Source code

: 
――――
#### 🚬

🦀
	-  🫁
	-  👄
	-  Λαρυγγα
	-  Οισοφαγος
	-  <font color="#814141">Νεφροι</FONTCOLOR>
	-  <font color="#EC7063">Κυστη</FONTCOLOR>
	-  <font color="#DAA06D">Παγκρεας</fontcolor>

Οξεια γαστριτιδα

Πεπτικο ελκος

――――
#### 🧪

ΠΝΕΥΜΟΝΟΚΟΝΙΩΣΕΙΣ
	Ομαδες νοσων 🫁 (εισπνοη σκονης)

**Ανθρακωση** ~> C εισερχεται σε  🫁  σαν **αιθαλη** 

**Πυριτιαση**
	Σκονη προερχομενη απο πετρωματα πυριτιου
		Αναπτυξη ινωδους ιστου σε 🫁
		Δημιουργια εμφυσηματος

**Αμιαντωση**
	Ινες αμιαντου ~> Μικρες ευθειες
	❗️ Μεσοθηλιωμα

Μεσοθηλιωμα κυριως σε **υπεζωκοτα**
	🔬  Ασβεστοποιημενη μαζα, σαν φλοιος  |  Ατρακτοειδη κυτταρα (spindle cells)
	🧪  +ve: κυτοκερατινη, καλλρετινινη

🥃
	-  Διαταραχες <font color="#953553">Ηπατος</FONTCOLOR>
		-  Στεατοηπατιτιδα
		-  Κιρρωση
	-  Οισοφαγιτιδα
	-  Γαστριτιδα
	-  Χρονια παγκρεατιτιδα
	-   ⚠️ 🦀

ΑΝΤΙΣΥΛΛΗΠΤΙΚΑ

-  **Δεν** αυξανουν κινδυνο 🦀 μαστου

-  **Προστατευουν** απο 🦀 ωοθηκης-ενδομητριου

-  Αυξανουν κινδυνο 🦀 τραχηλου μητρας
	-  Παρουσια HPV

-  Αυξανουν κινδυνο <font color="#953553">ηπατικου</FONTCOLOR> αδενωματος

--------

__INSTRUCTIONS FOR THE TASK__: Copy every line in the records above that contains the word "font".

__OUTPUT BELOW__:
	-  <font color="#814141">Νεφροι</FONTCOLOR>
	-  <font color="#EC7063">Κυστη</FONTCOLOR>
	-  <font color="#DAA06D">Παγκρεας</fontcolor>
	-  Διαταραχες <font color="#953553">Ηπατος</FONTCOLOR>
-  Αυξανουν κινδυνο <font color="#953553">ηπατικου</FONTCOLOR> αδενωματος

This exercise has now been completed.